▶ [WHAT YOU NEED TO DO]
Switch each "scientific name" in the records to "binomial name" and write the lines out again with nothing else altered. Leave the pictures out.

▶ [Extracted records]
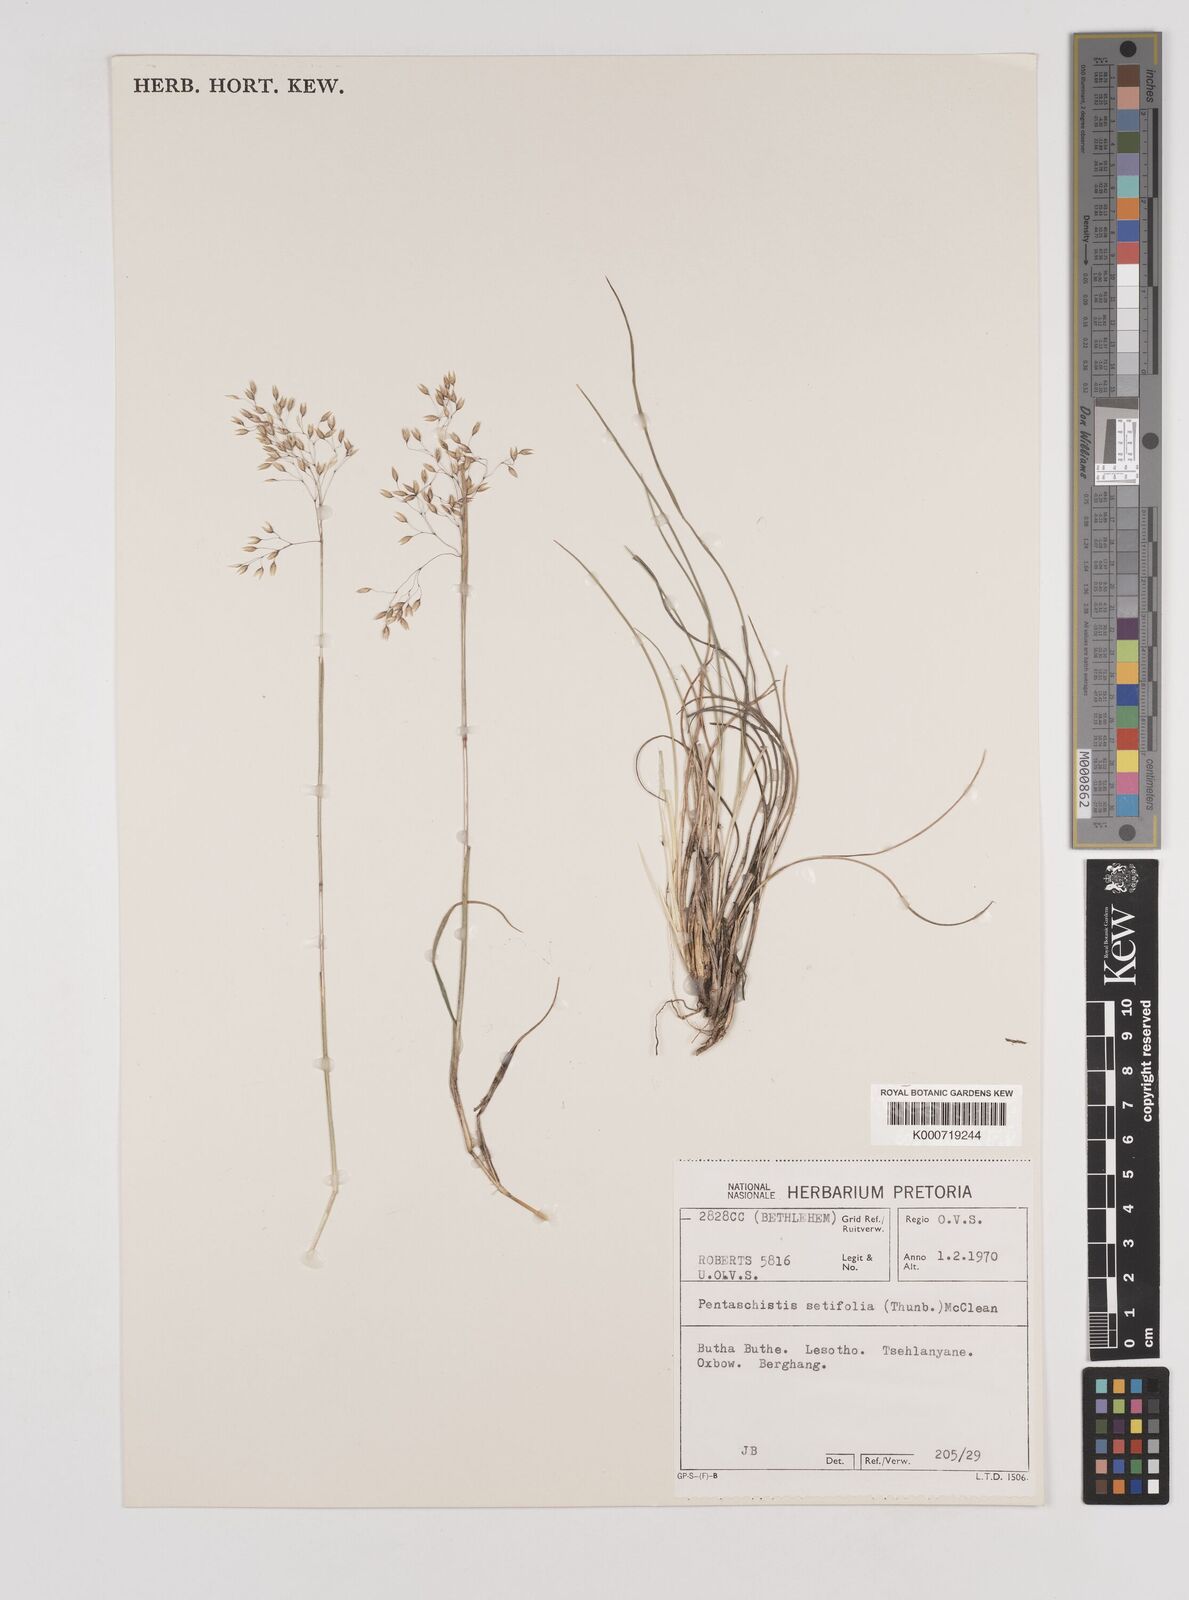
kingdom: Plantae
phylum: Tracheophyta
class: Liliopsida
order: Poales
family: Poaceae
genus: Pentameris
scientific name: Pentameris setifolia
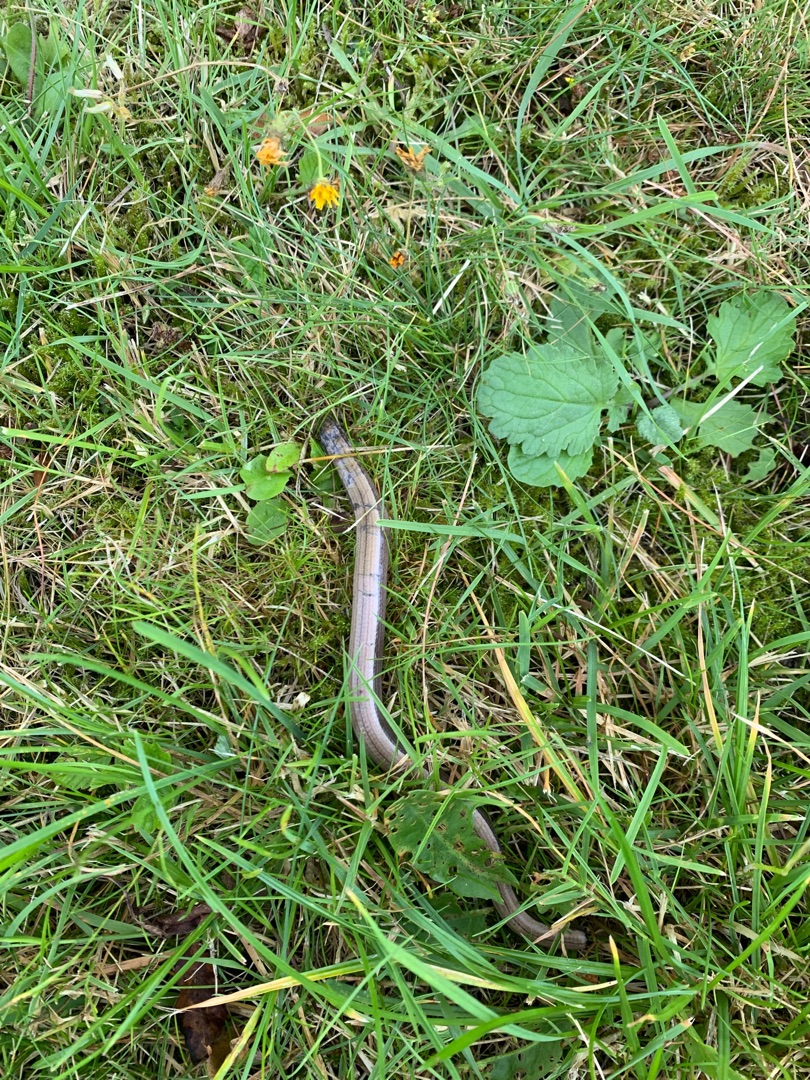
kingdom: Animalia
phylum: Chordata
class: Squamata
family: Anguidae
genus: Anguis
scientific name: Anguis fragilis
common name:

▶ [EXPECTED ANSWER]
kingdom: Plantae
phylum: Tracheophyta
class: Liliopsida
order: Poales
family: Poaceae
genus: Pentameris
binomial name: Pentameris setifolia
kingdom: Animalia
phylum: Chordata
class: Squamata
family: Anguidae
genus: Anguis
binomial name: Anguis fragilis
common name:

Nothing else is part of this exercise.